Wikipedia co-founder Larry Sanger, speaking with CNET this month, spoke about his new project: Citizendium (short for Citizens’ Compendium). It differs from Wikipedia in that it “abolishes posting on wikis anonymously, brings in experts to edit submissions, and enforces strict reviewing procedures.” Money Quote:
Well there’s a lot of different views that people take about the credibility of experts per se, right? I mean, I myself (don’t get) all gaga over someone simply because he or she has got a Ph.D. I think, however, that the fact that someone has credentials of various sorts–not just degrees–is an indicator that they know unusual amounts about very specific subjects. So really, the question here is why should anybody think that people that are considered by society as experts are really credible or reliable? That’s a question for each of us to answer, I think, on our own. If it has to come down to my believing someone when someone writes something on a Web site, I would rather believe someone who has made it his or her life work to study something than someone who’s read a single book on the subject written by that expert.
This could be interesting. A few months ago we saw the start of Conservapedia, which was the conservatives’ response to Wiki, which is considered “far too liberal.” I don’t necessarily agree with that judgement–I don’t think Wiki is necessarily liberal or conservative at all. Just highly, highly unreliable because anyone with a keyboard and an opinion can post it as fact. Remember Stephen Colbert’s entries he did while on the air, removing all references to George Washington owning slaves?
Regardless of your political disposition, this could seriously effect the discourse among bloggers and commenters. As I myself have experienced, what one person considers a reliable source, another often considers biased or just plain unreliable. Oftentimes it leads us through the meandering path illustrated in the pic on the left, from the NYTimes (click for larger version):
Now imagine a universally respected resource that would put everyone on level ground where arguments can stand on their own merit, not on disputed sources.
There I go dreaming again.
But Citizendium appears to have its uses nonetheless, foremost among them (in my never humble opinion) its potential as a reliable source for students and teachers alike.

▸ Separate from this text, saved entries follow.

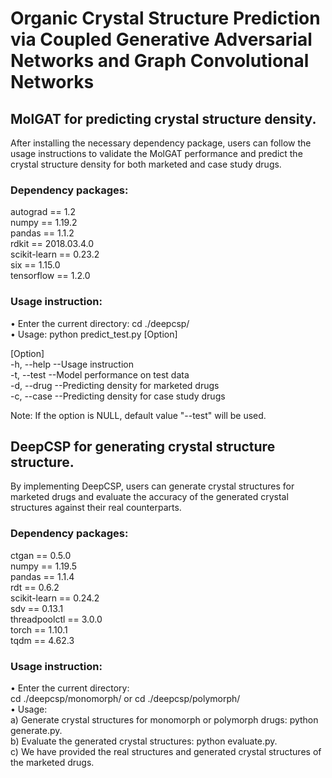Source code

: # Organic Crystal Structure Prediction via Coupled Generative Adversarial Networks and Graph Convolutional Networks #  

## MolGAT for predicting crystal structure density. ##  
After installing the necessary dependency package, users can follow the usage instructions to validate the MolGAT performance and predict the crystal structure density for both marketed and case study drugs.  

### Dependency packages: ###  
autograd == 1.2  
numpy == 1.19.2  
pandas == 1.1.2  
rdkit == 2018.03.4.0  
scikit-learn == 0.23.2  
six == 1.15.0  
tensorflow == 1.2.0  

### Usage instruction: ###  
•	Enter the current directory: cd ./deepcsp/  
•	Usage: python predict_test.py [Option]  
  
[Option]  
        -h, --help  --Usage instruction  
        -t, --test   --Model performance on test data  
        -d, --drug  --Predicting density for marketed drugs  
        -c, --case  --Predicting density for case study drugs  
  
Note: If the option is NULL, default value "--test" will be used.  
  
## DeepCSP for generating crystal structure structure. ##  
By implementing DeepCSP, users can generate crystal structures for marketed drugs and evaluate the accuracy of the generated crystal structures against their real counterparts.  
  
### Dependency packages: ###  
ctgan == 0.5.0  
numpy == 1.19.5  
pandas == 1.1.4  
rdt == 0.6.2  
scikit-learn == 0.24.2  
sdv == 0.13.1  
threadpoolctl == 3.0.0  
torch == 1.10.1  
tqdm == 4.62.3  
  
### Usage instruction: ###  
•	Enter the current directory:   
cd ./deepcsp/monomorph/ or cd ./deepcsp/polymorph/  
•	Usage:  
a) Generate crystal structures for monomorph or polymorph drugs: python generate.py.  
b) Evaluate the generated crystal structures: python evaluate.py.  
c) We have provided the real structures and generated crystal structures of the marketed drugs.  
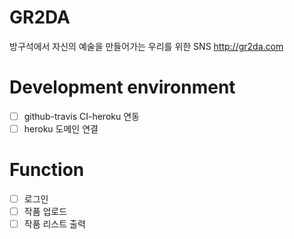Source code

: <!-- @format -->

# GR2DA

방구석에서 자신의 예술을 만들어가는 우리를 위한 SNS
http://gr2da.com

# Development environment

- [ ] github-travis CI-heroku 연동
- [ ] heroku 도메인 연결

# Function

- [ ] 로그인
- [ ] 작품 업로드
- [ ] 작품 리스트 출력
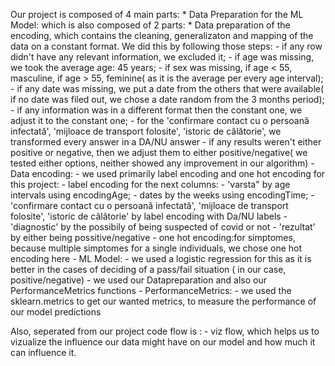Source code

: Our project is composed of 4 main parts:
       * Data Preparation for the ML Model: which is also composed of 2 parts:
                     * Data preparation of the encoding, which contains the cleaning, generalizaton and mapping of the data on a constant format. We did this by following those 
                       steps:
                            - if any row didn't have any relevant information, we excluded it;
                            - if age was missing, we took the average age: 45 years;
                            - if sex was missing, if age < 55, masculine, if age > 55, feminine( as it is the average per every age interval);
                            - if any date was missing, we put a date from the others that were available( if no date was filed out, we chose a date random from the 3 months
                              period);
                            - if any information was in a different format then the constant one, we adjust it to the constant one;
                            - for the 'confirmare contact cu o persoană infectată', 'mijloace de transport folosite', 'istoric de călătorie', we transformed every answer in a 
                              DA/NU answer
                            - if any results weren't either positive or negative, then we adjust them to either positive/negative( we tested either options, neither showed any 
                              improvement in our algorithm)
                      - Data encoding:
                            - we used primarily label encoding and one hot encoding for this project:
                                   - label encoding for the next columns:
                                          - 'varsta" by age intervals using encodingAge;
                                          -  dates by the weeks using encodingTime;
                                          - 'confirmare contact cu o persoană infectată', 'mijloace de transport folosite', 'istoric de călătorie' by label encoding with Da/NU 
                                             labels
                                          - 'diagnostic' by the possibily of being suspected of covid or not
                                          - 'rezultat' by either being possitive/negative
                                   - one hot encoding:for simptomes, because multiple simptomes for a single individuals, we chose one hot encoding here
         - ML Model:
                     - we used a logistic regression for this as it is better in the cases of deciding of a pass/fail situation ( in our case, positive/negative)
                     - we used our Datapreparation and also our PerformanceMetrics functions
        - PerformanceMetrics:
                     - we used the sklearn.metrics to get our wanted metrics, to measure the performance of our model predictions
  
  
 Also, seperated from our project code flow is :
       - viz flow, which helps us to vizualize the influence our data might have on our model and how much it can influence it.

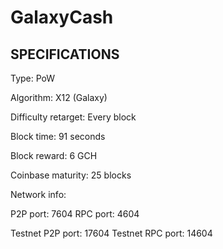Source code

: GalaxyCash
======

SPECIFICATIONS
--------------
Type:                   PoW

Algorithm:              X12 (Galaxy)

Difficulty retarget:    Every block

Block time:             91 seconds

Block reward:           6 GCH

Coinbase maturity:      25 blocks

Network info:

P2P port: 7604
RPC port: 4604

Testnet P2P port: 17604
Testnet RPC port: 14604
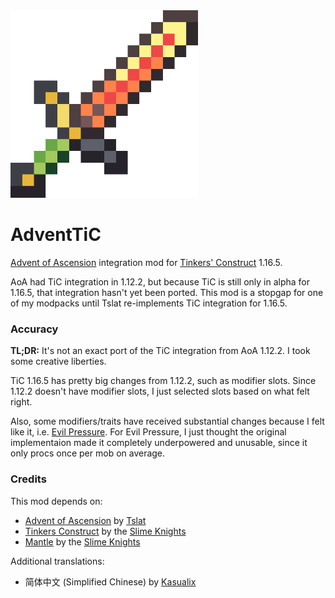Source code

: <img src="src/main/resources/logo.png" alt="AdventTiC" width="300" height="300">

# AdventTiC
[Advent of Ascension](https://github.com/Tslat/Advent-Of-Ascension) integration mod for [Tinkers' Construct](https://github.com/SlimeKnights/TinkersConstruct) 1.16.5.

AoA had TiC integration in 1.12.2, but because TiC is still only in alpha for 1.16.5, that integration hasn't yet been ported. This mod is a stopgap for one of my modpacks until Tslat re-implements TiC integration for 1.16.5.

### Accuracy
**TL;DR:** It's not an exact port of the TiC integration from AoA 1.12.2. I took some creative liberties.

TiC 1.16.5 has pretty big changes from 1.12.2, such as modifier slots. Since 1.12.2 doesn't have modifier slots, I just selected slots based on what felt right.

Also, some modifiers/traits have received substantial changes because I felt like it, i.e. [Evil Pressure](src/main/java/goodtrailer/adventtic/traits/EvilPressureModifier.java). For Evil Pressure, I just thought the original implementaion made it completely underpowered and unusable, since it only procs once per mob on average.

### Credits
This mod depends on:
* [Advent of Ascension](https://github.com/Tslat/Advent-Of-Ascension) by [Tslat](https://github.com/Tslat)
* [Tinkers Construct](https://github.com/SlimeKnights/TinkersConstruct) by the [Slime Knights](https://github.com/orgs/SlimeKnights/people)
* [Mantle](https://github.com/SlimeKnights/Mantle) by the [Slime Knights](https://github.com/orgs/SlimeKnights/people)

Additional translations:
* 简体中文 (Simplified Chinese) by [Kasualix](https://github.com/Kasualix)
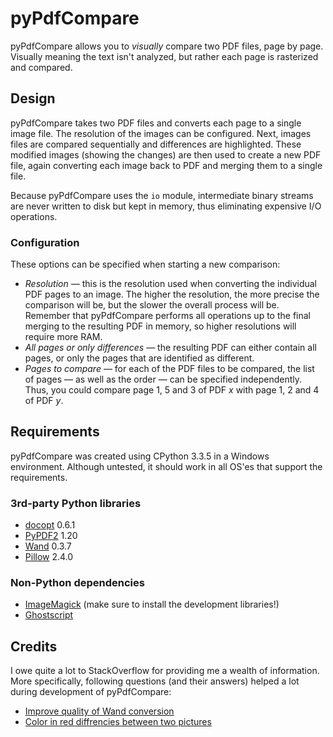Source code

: # pyPdfCompare

pyPdfCompare allows you to *visually* compare two PDF files, page by page. Visually meaning the text isn't analyzed, but rather each page is rasterized and compared.

## Design

pyPdfCompare takes two PDF files and converts each page to a single image file. The resolution of the images can be configured. Next, images files are compared sequentially and differences are highlighted. These modified images (showing the changes) are then used to create a new PDF file, again converting each image back to PDF and merging them to a single file.

Because pyPdfCompare uses the `io` module, intermediate binary streams are never written to disk but kept in memory, thus eliminating expensive I/O operations.

### Configuration

These options can be specified when starting a new comparison:

 - *Resolution* — this is the resolution used when converting the individual PDF pages to an image. The higher the resolution, the more precise the comparison will be, but the slower the overall process will be. Remember that pyPdfCompare performs all operations up to the final merging to the resulting PDF in memory, so higher resolutions will require more RAM.
 - *All pages or only differences* — the resulting PDF can either contain all pages, or only the pages that are identified as different.
 - *Pages to compare* — for each of the PDF files to be compared, the list of pages — as well as the order — can be specified independently. Thus, you could compare page 1, 5 and 3 of PDF *x* with page 1, 2 and 4 of PDF *y*.

## Requirements

pyPdfCompare was created using CPython 3.3.5 in a Windows environment. Although untested, it should work in all OS'es that support the requirements.

### 3rd-party Python libraries

 - [docopt](http://docopt.org/) 0.6.1
 - [PyPDF2](http://mstamy2.github.com/PyPDF2) 1.20
 - [Wand](http://wand-py.org/) 0.3.7
 - [Pillow](http://python-imaging.github.io) 2.4.0

### Non-Python dependencies

 - [ImageMagick](http://www.imagemagick.org) (make sure to install the development libraries!)
 - [Ghostscript](http://www.ghostscript.com)
 
## Credits

I owe quite a lot to StackOverflow for providing me a wealth of information. More specifically, following questions (and their answers) helped a lot during development of pyPdfCompare:

 - [Improve quality of Wand conversion](http://stackoverflow.com/questions/17314382/improve-quality-of-wand-conversion)
 - [Color in red diffrencies between two pictures](http://stackoverflow.com/questions/18341754/color-in-red-diffrencies-between-two-pictures)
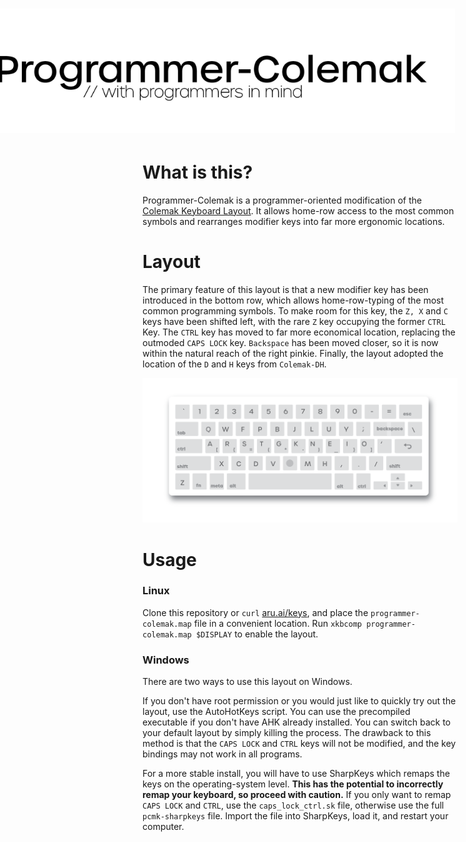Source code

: 
<h1 style="margin-left:-300px">
  <img src="docs/images/title.png" width="800px"></img>
</h1>


# What is this?
Programmer-Colemak is a programmer-oriented modification of the [Colemak Keyboard Layout](https://colemak.com/). It allows home-row access to the most common symbols and rearranges modifier keys into far more ergonomic locations.

# Layout
The primary feature of this layout is that a new modifier key has been introduced in the bottom row, which allows home-row-typing of the most common programming symbols. To make room for this key, the `Z, X` and `C` keys have been shifted left, with the rare `Z` key occupying the former `CTRL` Key. The `CTRL` key has moved to far more economical location, replacing the outmoded `CAPS LOCK` key. `Backspace` has been moved closer, so it is now within the natural reach of the right pinkie. Finally, the layout adopted the location of the `D` and `H` keys from `Colemak-DH`.

<img src="docs/images/ansi_keyboard.png"></img>

# Usage

### Linux
Clone this repository or `curl` [aru.ai/keys](http://aru.ai/keys), and place the `programmer-colemak.map` file in a convenient location. Run `xkbcomp programmer-colemak.map $DISPLAY` to enable the layout.

### Windows

There are two ways to use this layout on Windows. 

If you don't have root permission or you would just like to quickly try out the layout, use the AutoHotKeys script. You can use the precompiled executable if you don't have AHK already installed. You can switch back to your default layout by simply killing the process. The  drawback to this method is that the `CAPS LOCK` and `CTRL` keys will not be modified, and the key bindings may not work in all programs.

For a more stable install, you will have to use SharpKeys which remaps the keys on the operating-system level. **This has the potential to incorrectly remap your keyboard, so proceed with caution.** If you only want to remap `CAPS LOCK` and `CTRL`, use the `caps_lock_ctrl.sk` file, otherwise use the full `pcmk-sharpkeys` file. Import the file into SharpKeys, load it, and restart your computer.
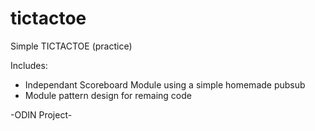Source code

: # tictactoe

Simple TICTACTOE 
(practice)


Includes:

- Independant Scoreboard Module using a simple homemade pubsub
- Module pattern design for remaing code

-ODIN Project-
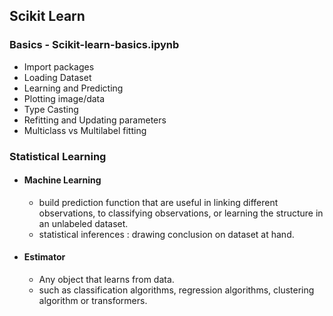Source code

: ## Scikit Learn
### Basics - Scikit-learn-basics.ipynb
- Import packages
- Loading Dataset
- Learning and Predicting
- Plotting image/data
- Type Casting
- Refitting and Updating parameters
- Multiclass vs Multilabel fitting

### Statistical Learning
- #### Machine Learning 
  - build prediction function that are useful in linking different observations, to classifying observations, or learning the structure in an unlabeled dataset.
  - statistical inferences : drawing conclusion on dataset at hand.
- #### Estimator
  - Any object that learns from data.
  - such as classification algorithms, regression algorithms, clustering algorithm or transformers.
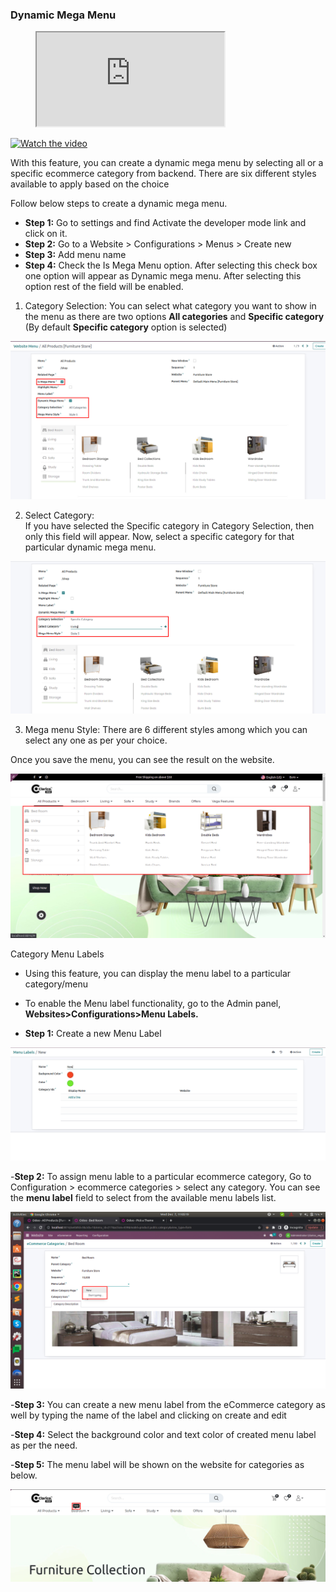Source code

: ###  Dynamic Mega Menu

<figure class="video_container">
  <iframe src="https://i.ytimg.com/vi_webp/9tcrpQMkalY/sddefault.webp" > </iframe>
</figure>

[![Watch the video](https://i.ytimg.com/vi_webp/9tcrpQMkalY/sddefault.webp)](https://i.ytimg.com/vi_webp/9tcrpQMkalY/sddefault.webp)


With this feature, you can create a dynamic mega menu by selecting all or a specific ecommerce category from backend. There are six different styles available to apply based on the choice

Follow below steps to create a dynamic mega menu.

- **Step 1:** Go to settings and find Activate the developer mode link and click on it.
- **Step 2:** Go to a Website > Configurations > Menus > Create new
- **Step 3:** Add menu name
- **Step 4:** Check the Is Mega Menu option. After selecting this check box one option will appear as Dynamic mega menu. After selecting this option rest of the field will be enabled.

1. Category Selection: 
You can select what category you want to show in the menu as there are two options **All categories** and **Specific category**  (By default **Specific category** option is selected)

<img src="./image/dmm1.jpg" alt="" />

2. Select Category:  
If you have selected the Specific category in Category Selection, then only this field will appear. Now, select a specific category for that particular dynamic mega menu.

<img src="./image/dmm2.jpg" alt="" />

3. Mega menu Style: 
There are 6 different styles among which you can select any one as per your choice.

Once you save the menu, you can see the result on the website.

<img src="./image/dmm3.jpg" alt="" />

Category Menu Labels 

- Using this feature, you can display the menu label to a particular category/menu

- To enable the Menu label functionality, go to the Admin panel, **Websites>Configurations>Menu Labels.**

- **Step 1:** Create a new Menu Label 

<img src="./image/dmm5.jpg" alt="" />




-**Step 2:** To assign menu lable to a particular ecommerce category, Go to Configuration > ecommerce categories > select any category. You can see the **menu label** field to select from the available menu labels list.

<img src="./image/dmm6.jpg" alt="" />



-**Step 3:** You can create a new menu label from the eCommerce category as well by typing the name of the label and clicking on create and edit

-**Step 4:** Select the background color and text color of created menu label as per the need.

-**Step 5:** The menu label will be shown on the website for categories as below.


<img src="./image/dmm7.jpg" alt="" />
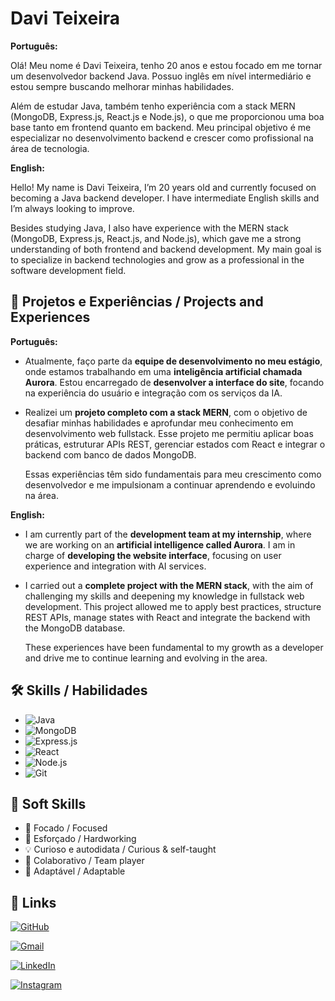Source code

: 

# **Davi Teixeira**

**Português:**

Olá! Meu nome é Davi Teixeira, tenho 20 anos e estou focado em me tornar um desenvolvedor backend Java. Possuo inglês em nível intermediário e estou sempre buscando melhorar minhas habilidades.

Além de estudar Java, também tenho experiência com a stack MERN (MongoDB, Express.js, React.js e Node.js), o que me proporcionou uma boa base tanto em frontend quanto em backend. Meu principal objetivo é me especializar no desenvolvimento backend e crescer como profissional na área de tecnologia.

**English:**

Hello! My name is Davi Teixeira, I’m 20 years old and currently focused on becoming a Java backend developer. I have intermediate English skills and I’m always looking to improve.

Besides studying Java, I also have experience with the MERN stack (MongoDB, Express.js, React.js, and Node.js), which gave me a strong understanding of both frontend and backend development. My main goal is to specialize in backend technologies and grow as a professional in the software development field.

## 🚀 Projetos e Experiências / Projects and Experiences

**Português:**

- Atualmente, faço parte da **equipe de desenvolvimento no meu estágio**, onde estamos trabalhando em uma **inteligência artificial chamada Aurora**. Estou encarregado de **desenvolver a interface do site**, focando na experiência do usuário e integração com os serviços da IA.
- Realizei um **projeto completo com a stack MERN**, com o objetivo de desafiar minhas habilidades e aprofundar meu conhecimento em desenvolvimento web fullstack. Esse projeto me permitiu aplicar boas práticas, estruturar APIs REST, gerenciar estados com React e integrar o backend com banco de dados MongoDB.

  Essas experiências têm sido fundamentais para meu crescimento como desenvolvedor e me impulsionam a continuar aprendendo e evoluindo na área.

**English:**

- I am currently part of the **development team at my internship**, where we are working on an **artificial intelligence called Aurora**. I am in charge of **developing the website interface**, focusing on user experience and integration with AI services.

- I carried out a **complete project with the MERN stack**, with the aim of challenging my skills and deepening my knowledge in fullstack web development. This project allowed me to apply best practices, structure REST APIs, manage states with React and integrate the backend with the MongoDB database.

  These experiences have been fundamental to my growth as a developer and drive me to continue learning and evolving in the area.

## 🛠 Skills / Habilidades

- ![Java](https://img.shields.io/badge/java-%23ED8B00.svg?style=for-the-badge&logo=java&logoColor=white)
- ![MongoDB](https://img.shields.io/badge/MongoDB-4EA94B?style=for-the-badge&logo=mongodb&logoColor=white)
- ![Express.js](https://img.shields.io/badge/express.js-%23404d59.svg?style=for-the-badge&logo=express&logoColor=white)
- ![React](https://img.shields.io/badge/react-%2320232a.svg?style=for-the-badge&logo=react&logoColor=%2361DAFB)
- ![Node.js](https://img.shields.io/badge/node.js-%23339933.svg?style=for-the-badge&logo=node.js&logoColor=white)
- ![Git](https://img.shields.io/badge/git-%23F05033.svg?style=for-the-badge&logo=git&logoColor=white)

## 🤝 Soft Skills

- 🎯 Focado / Focused
- 💪 Esforçado / Hardworking
- 💡 Curioso e autodidata / Curious & self-taught
- 🤝 Colaborativo / Team player
- 🔄 Adaptável / Adaptable

## 🔗 Links

[![GitHub](https://img.shields.io/badge/github-001a3c.svg?style=for-the-badge&logo=github&logoColor=white)](https://github.com/DaviTeixeira24)

[![Gmail](https://img.shields.io/badge/Gmail-001a3c?style=for-the-badge&logo=gmail&logoColor=white)](mailto:davi64491@gmail.com)

[![LinkedIn](https://img.shields.io/badge/-LinkedIn-001a3c?style=for-the-badge&logo=linkedin&logoColor=white)](https://www.linkedin.com/in/davi-teixeira-86a37b292/)

[![Instagram](https://img.shields.io/badge/-Instagram-001a3c?style=for-the-badge&logo=instagram&logoColor=white)](https://www.instagram.com/davteiixeira/)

An on-site Essay, “Why the Citizendium Will (Probably) Succeed” sums it up nicely: Citizendium has grown directly out of Wikipedia’s credibility problems.
Every plugged-in student and researcher in the world has been given a giant “encyclopedia” that, despite lacking authoritativeness, is just so darned useful that it seems inefficient to consult anything else.
Unlike Wikipedia, Citizendium’s search for credibility is the driving force, and relying on experts to provide the info instead of any John Doe on the street has to be good.